Ross King on the art of history and architecture
The Canadian historian wanted to be a novelist but says it's more fun not to 'make up the facts.'
** This episode was originally published on January 21, 2019.
Ross King is one of the most popular historians Canada has ever produced. Yet originally, he wanted to be a novelist. And after researching his doctoral thesis on T. S. Eliot, he published his first book, which fictionalized the story of a castrato singer in 18th century London, as seen through the eyes of an aspiring painter. It earned him a contract for another novel.
After achieving his dream of becoming a novelist, Ross King became personally intrigued by Italian architect, Filippo Brunelleschi, who designed and built the famous cathedral of Santa Maria del Fiore in Florence.

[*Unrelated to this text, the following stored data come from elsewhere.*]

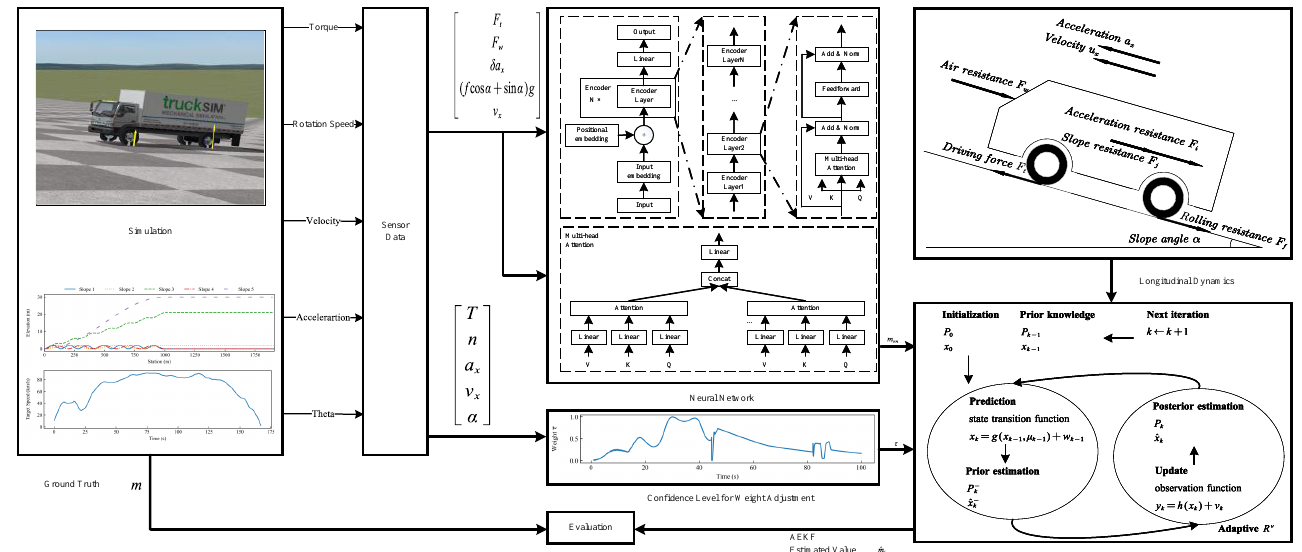
Figure 1. The framework of the proposed TA-AEKF estimator.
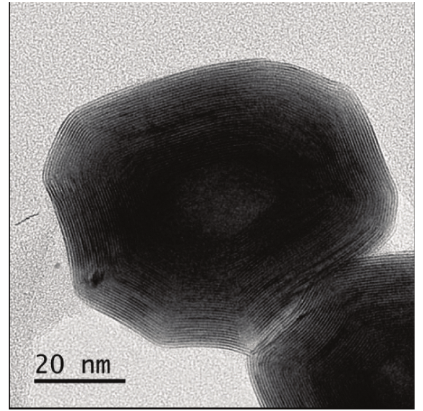
particle before 2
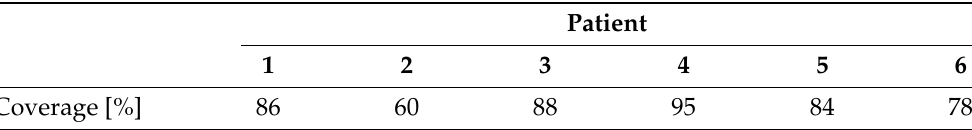
Figure 15. ( a ) Low disturbance level and ( b ) high disturbance level in raw flow signals. Table 8. Coverage of successful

Around the same time, King says, he suddenly, somehow discovered that writing was more fun when you didn't feel any need to "make up the facts."
The more research I did into Brunelleschi, I thought there was a wonderful novel to be told here. I had already written two historical novels, and this seemed like a natural follow-up. But I suddenly thought: this story is too good as history for me to mess up as fiction.- Ross King
Since the switch to fact from fiction, Ross King has written non-fiction books about Michelangelo, Leonardo da Vinci, Machiavelli, Éduoard Manet and Claude Monet, as well as a beautiful book about Canada's Group of Seven. His work has been translated into several languages, and is widely published around the world.
Ross King now lives in England, and has twice been awarded the Governor General's Award for English Non-Fiction. He spoke with Paul Kennedy immediately after an appearance at the Toronto International Festival of Authors.
** This episode was produced by Paul Kennedy.